The Letter I Wrote to My Dad on His 50th: A Down Syndrome Story
"If there's one thing I regret to this day - it was that moment when I tried to hide you from my friends to avoid their laughter": A daughter writes a moving letter to her father with Down syndrome on his 50th birthday, touching hearts across the internet.

Growing up as the daughter of a father with Down syndrome, Ritchie Ann Castillo often felt dissatisfaction with her 'package deal'.
Many of us have regrets from our childhood about how we were raised, but Ritchie Ann claims that she grew up constantly wishing she could swap her dad for another, until she matured. "Dad, it took me so many years to summon the courage to face everyone. I didn't always know how to tell them the truth - I was scared. As a child, I didn't see you as different; I saw you as my dad - I didn't understand why they laughed at me and called me 'the daughter of the abnormal one'. I realized it years later, and it made me fearful.

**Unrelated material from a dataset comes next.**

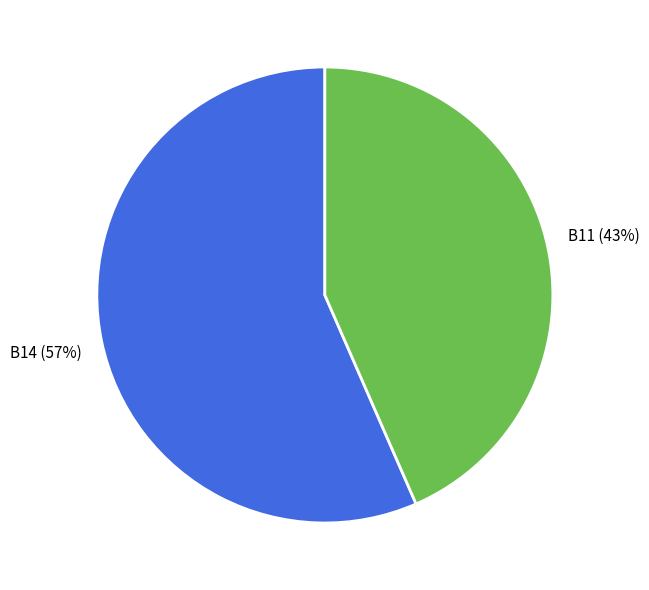

To the nearest percent, what is the average slice percentage?

50%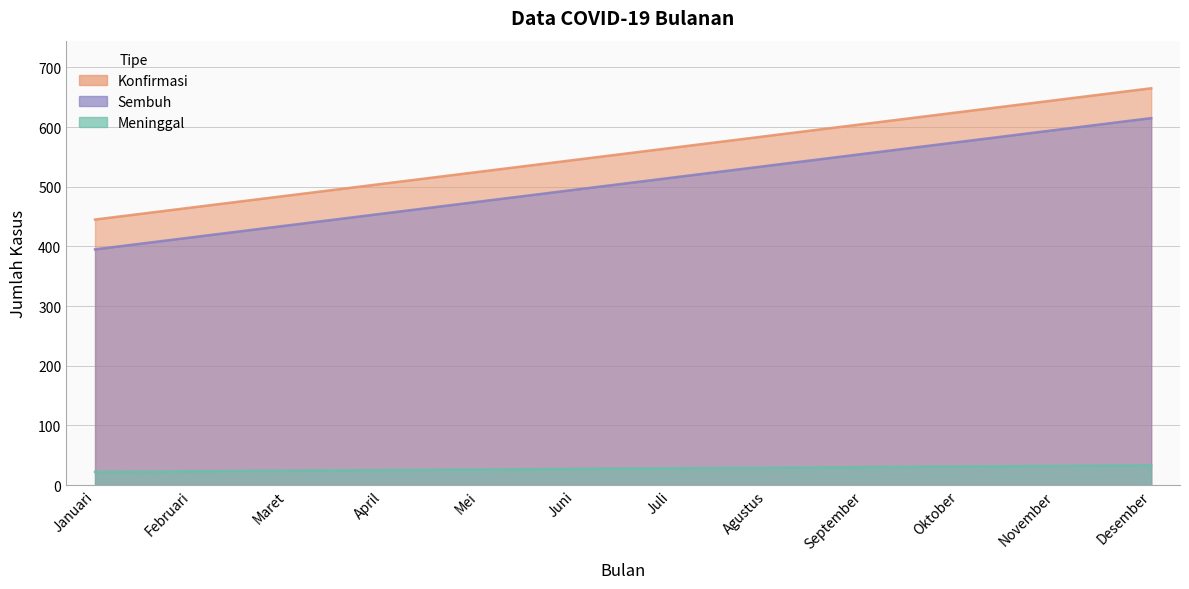

Does the chart display data point markers on the line(s)?

No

"In class, everyone teased me because they said you were different, and it turned me into a coward. But you don't deserve a cowardly daughter - you deserve love, understanding, patience, and acceptance, like any person with Down syndrome deserves. I've never done this - laid my feelings bare for all to see and written you a personal birthday message on social media, but I feel I owe it to you because you are so brave. You've been through so much, yet you've never been afraid - not even once."

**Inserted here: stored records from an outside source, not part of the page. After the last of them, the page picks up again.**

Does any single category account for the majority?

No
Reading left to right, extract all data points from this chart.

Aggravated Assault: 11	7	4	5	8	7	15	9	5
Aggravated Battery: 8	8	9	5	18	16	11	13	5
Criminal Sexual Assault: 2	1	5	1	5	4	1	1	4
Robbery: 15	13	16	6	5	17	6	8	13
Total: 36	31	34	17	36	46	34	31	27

I Can't Imagine Being in Your Shoes
Ritchie Ann continues, "For almost your whole life, you've let doctors stick needles in you, you've had surgeries, and you've undergone dialysis all your life. I could list a long line of restrictions and unpleasant things you've gone through, but I've rarely seen you complain. After long nights in hospitals, after surgeries and procedures, you always managed to say: 'I'm not afraid - because I trust in Hashem'. You always smiled, even after long days at the dialysis center.

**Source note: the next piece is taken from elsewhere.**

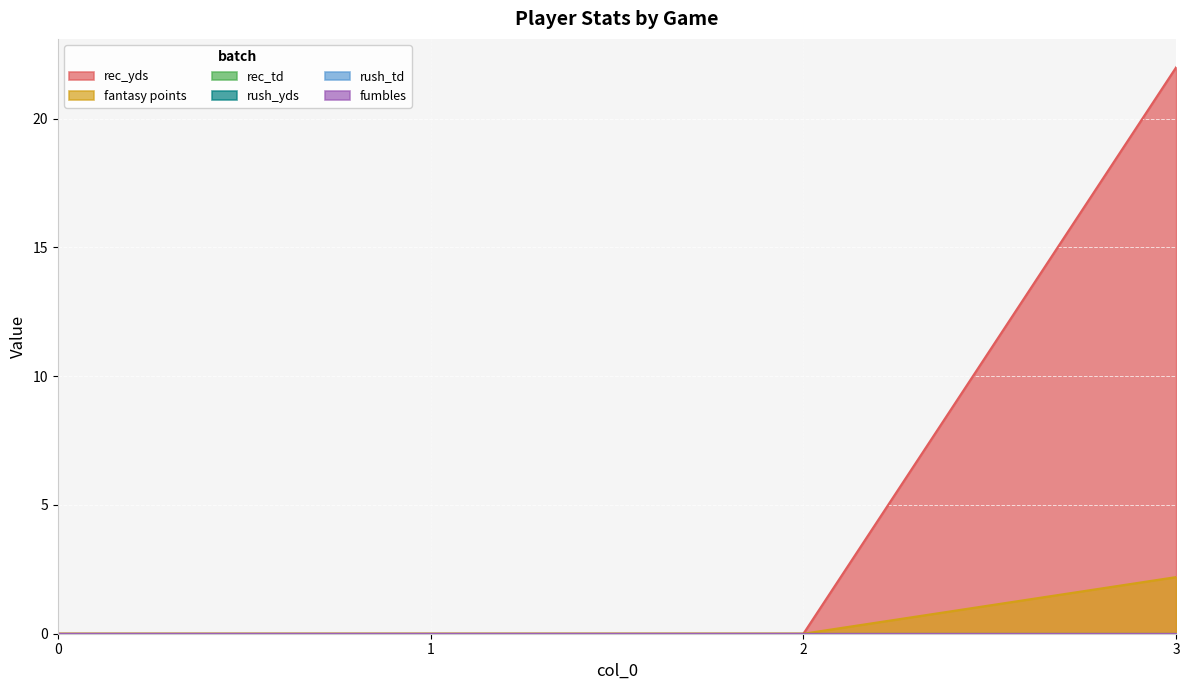

Which category has the highest value across all series?

3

"You're the strongest and most courageous person I know, and I can't imagine being in your shoes. I've seen you at your worst when you broke down and said you were tired, and it made me cry for days. I couldn't bear taking you back to the hospital. I saw you cry because your knee was filled with fluid, and it hurt me because I couldn't help you. I can't feel your pain, but I wish I could take your place so you wouldn't have to feel pain anymore.
"If there's one thing I regret, it's that I hid you from my life so many times because deep inside, I'm still that little girl afraid of being hurt. Dad, no amount of words can sum up how sorry I am for being absent from your life when you needed me most, and I'm sorry I don't visit you more often. I love you more than you'll ever know, and you inspire me to overcome even the hardest challenges in my life. I am strong and brave because of you, and I love you so much," she concluded.
A thought to ponder: No matter what home you come from and who your parents are. Parents are parents, and we owe them respect in every situation.